Provided information:

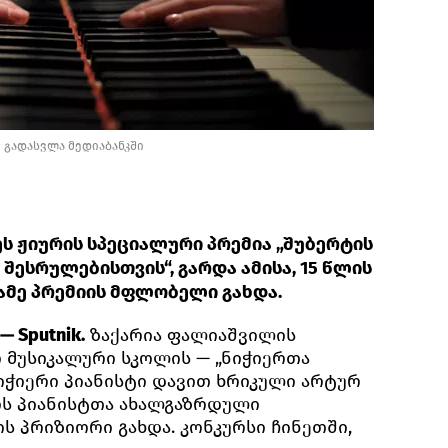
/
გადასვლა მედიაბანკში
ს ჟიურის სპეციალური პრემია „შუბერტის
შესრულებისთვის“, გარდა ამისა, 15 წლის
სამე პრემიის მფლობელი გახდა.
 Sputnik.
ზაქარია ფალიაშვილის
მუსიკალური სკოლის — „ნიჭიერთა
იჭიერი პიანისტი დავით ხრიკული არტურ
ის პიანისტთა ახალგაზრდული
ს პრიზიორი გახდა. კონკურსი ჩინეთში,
---
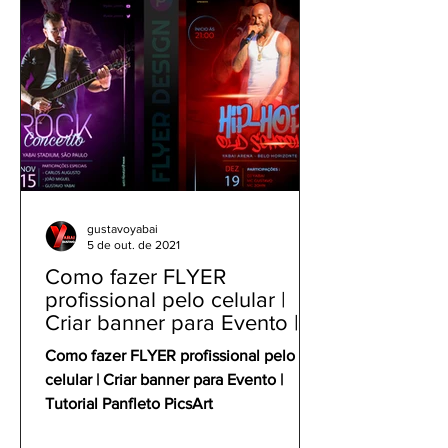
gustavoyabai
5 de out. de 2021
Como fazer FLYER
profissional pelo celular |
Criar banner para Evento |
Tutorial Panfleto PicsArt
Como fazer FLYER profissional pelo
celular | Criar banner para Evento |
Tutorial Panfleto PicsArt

Job item: In the material above, transcribe exactly the lines beginning at the one with "იჭიერი პიანისტი დავით ხრიკული არტურ" and ending at the one with "ს პრიზიორი გახდა.", both included.

Result below:
იჭიერი პიანისტი დავით ხრიკული არტურ
ის პიანისტთა ახალგაზრდული
ს პრიზიორი გახდა. კონკურსი ჩინეთში,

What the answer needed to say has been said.